The RISE Act would authorize $26 billion in relief for research workforce and institutions
Washington, D.C. – U.S. Senator Susan Collins cosponsored the Research Investment to Spark the Economy (RISE) Act, bipartisan legislation introduced by Senators Thom Tillis (R-NC), Edward Markey (D-MA), Gary Peters (D-MI), and Cory Gardner (R-CO) that would authorize $26 billion in support to researchers across the country who have been impacted by the pandemic.
“There is simply no investment that promises greater returns for America than our investment in scientific research. Diseases such as diabetes, cancer, and Alzheimer’s, with their devastating human and financial costs, are powerful examples of the urgent need to keep our momentum in research funding going” said Senator Collins. “This bipartisan bill would provide critical funding to the research communities in Maine and throughout the country, whose transformative work brings tangible hope to so many Americans as we continue to combat the COVID-19 pandemic.”
"Federally funded research at the University of Maine has grown our local natural resource economy, strengthened the state’s quality of life and environment, safeguarded American troops, and sustained thousands of good-paying Maine jobs,” said Joan Ferrini-Mundy, president of the University of Maine, a land, sea, and space grant institution. “COVID-19 caused unprecedented disruption to our research laboratories and centers, which pivoted quickly to meeting the pandemic-related needs of the state, from producing hand sanitizer to innovating PPE to protect frontline health workers. As president of the state’s only public research university, I thank Senator Collins for her leadership in cosponsoring the bipartisan RISE Act, which will help us restart the research and development projects stalled by the coronavirus that are essential to Maine's economic recovery, national security and global competitiveness."
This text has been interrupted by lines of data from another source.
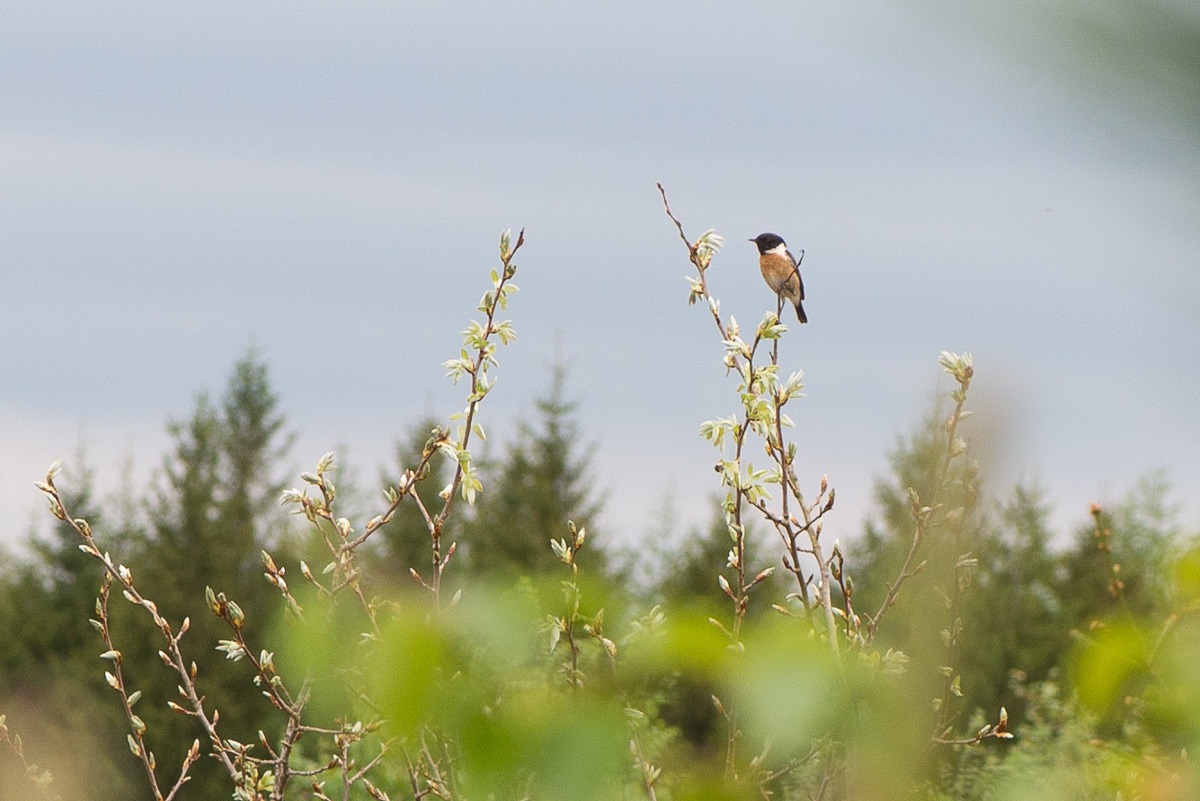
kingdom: Animalia
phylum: Chordata
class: Aves
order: Passeriformes
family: Muscicapidae
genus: Saxicola
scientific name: Saxicola rubicola
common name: Sortstrubet bynkefugl
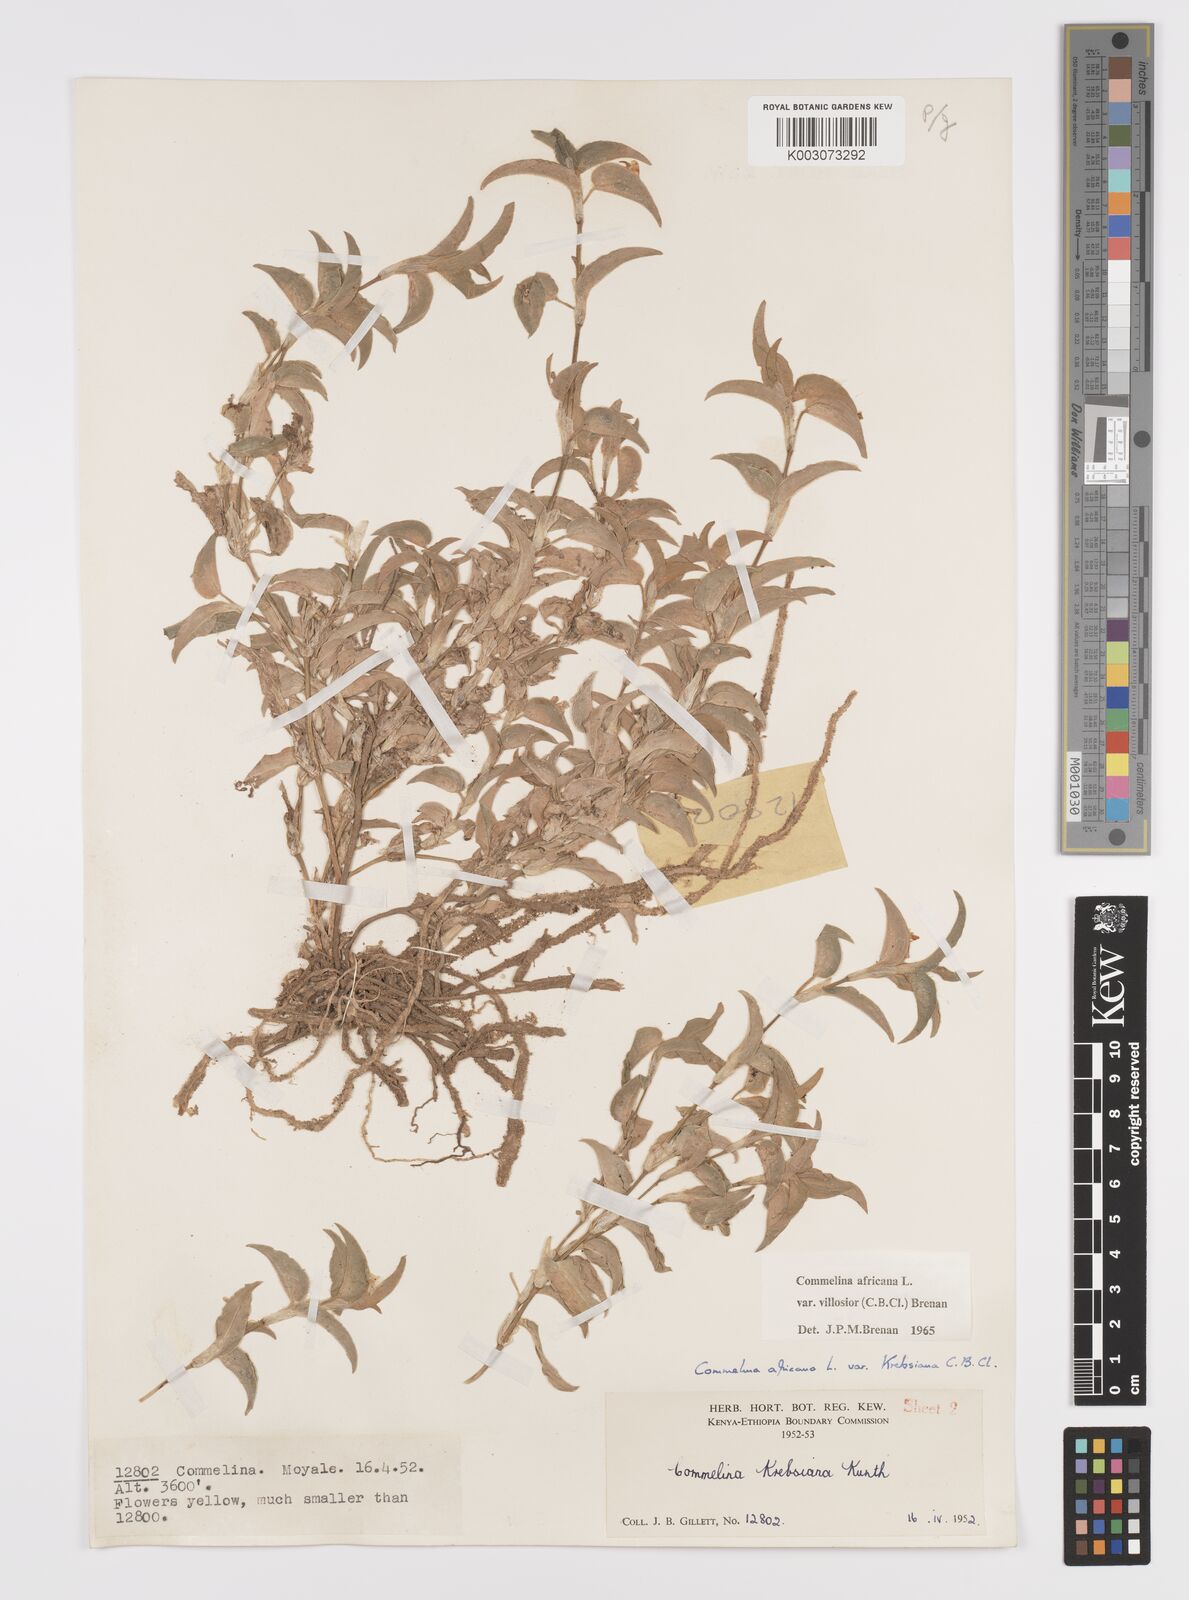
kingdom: Plantae
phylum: Tracheophyta
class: Liliopsida
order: Commelinales
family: Commelinaceae
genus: Commelina
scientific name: Commelina africana
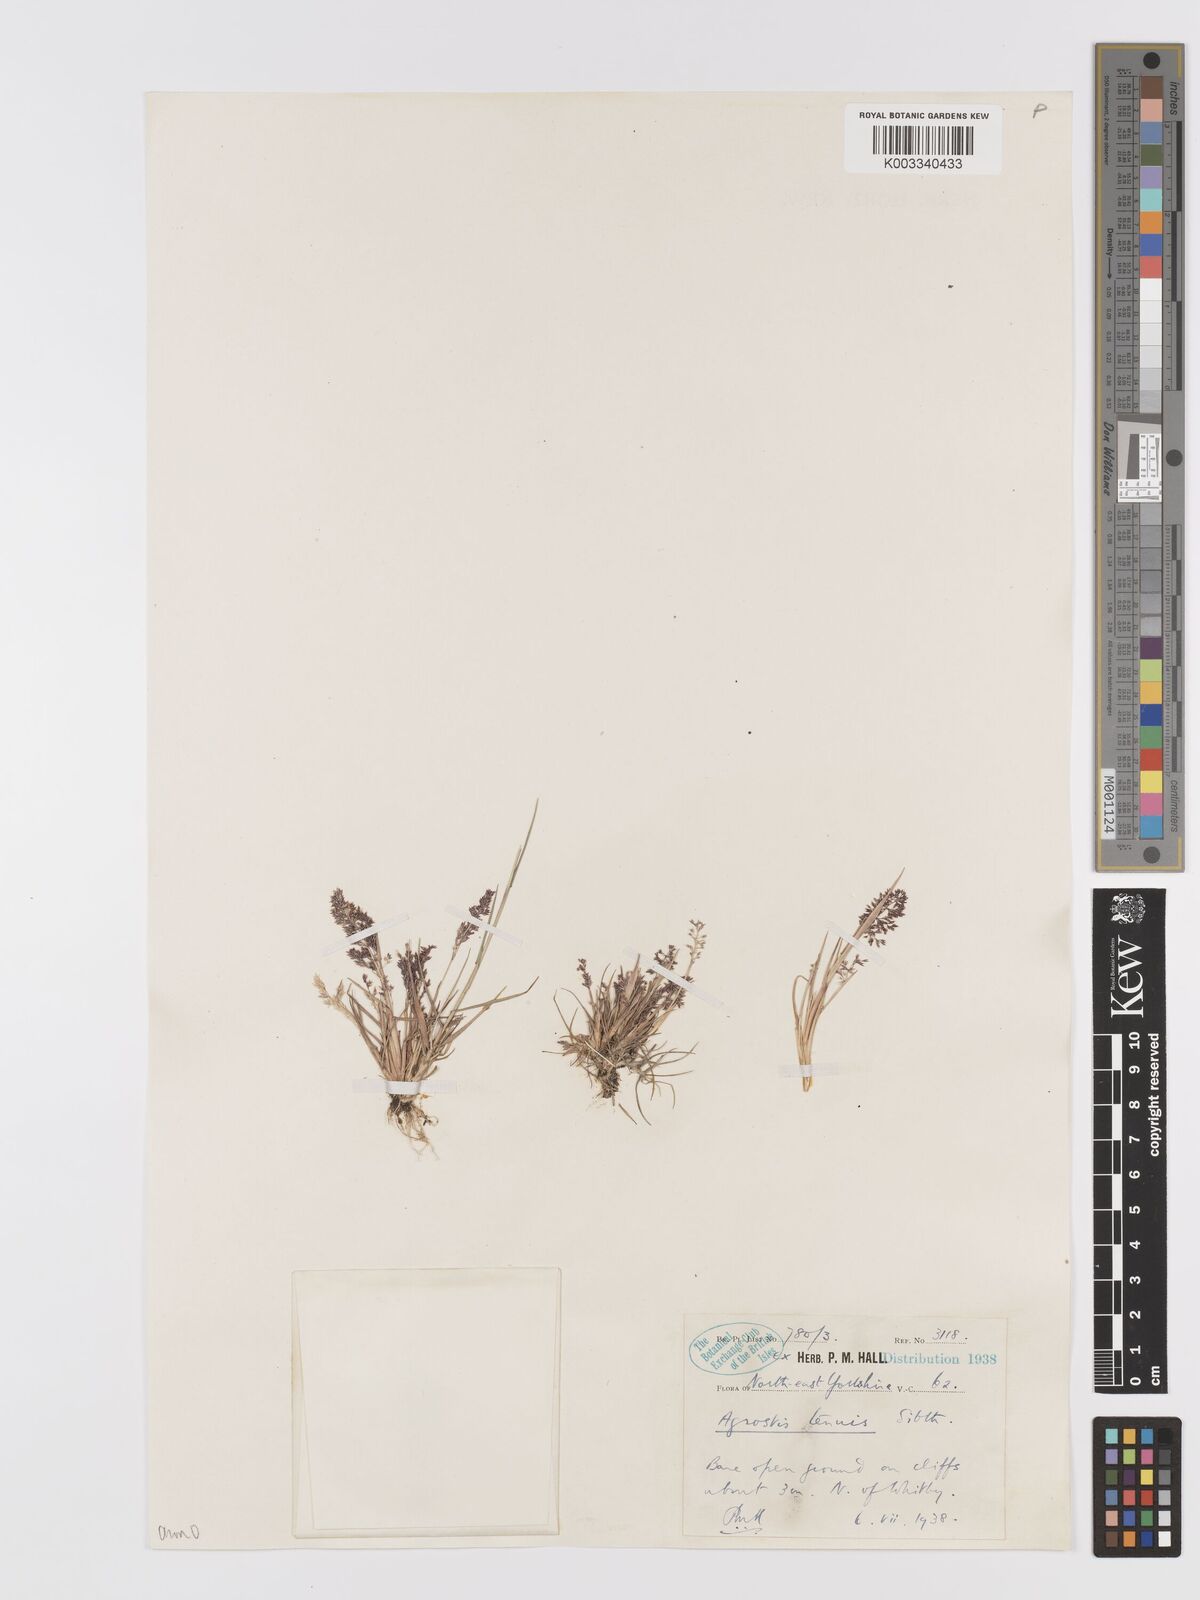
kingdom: Plantae
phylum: Tracheophyta
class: Liliopsida
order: Poales
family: Poaceae
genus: Agrostis
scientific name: Agrostis capillaris
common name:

The RISE Act would provide research funding to the Departments of Agriculture, Commerce, Defense, Homeland Security, Education, Energy, Interior, Health and Human Services, as well as the National Aeronautics and Space Administration, the National Science Foundation, and the Environmental Protection Agency. This funding will allow projects that have been disrupted due to the pandemic continue, help cover increased costs of equipment, and will support research at higher education institutions on the behavioral, social, and economic impacts of COVID-19.
As Chairman of the Senate Aging Committee, a senior member of the Appropriations Committee, and as the founder and co-chair of the Senate Alzheimer’s Task Force and the Diabetes Caucus, Senator Collins has strongly advocated for increased funding for biomedical research. Senator Collins successfully advocated for a $2.6 billion increase for the National Institute of Health, a $350 million increase for Alzheimer’s research, and an $81.8 million increase for diabetes research in the fiscal year 2020 appropriations package.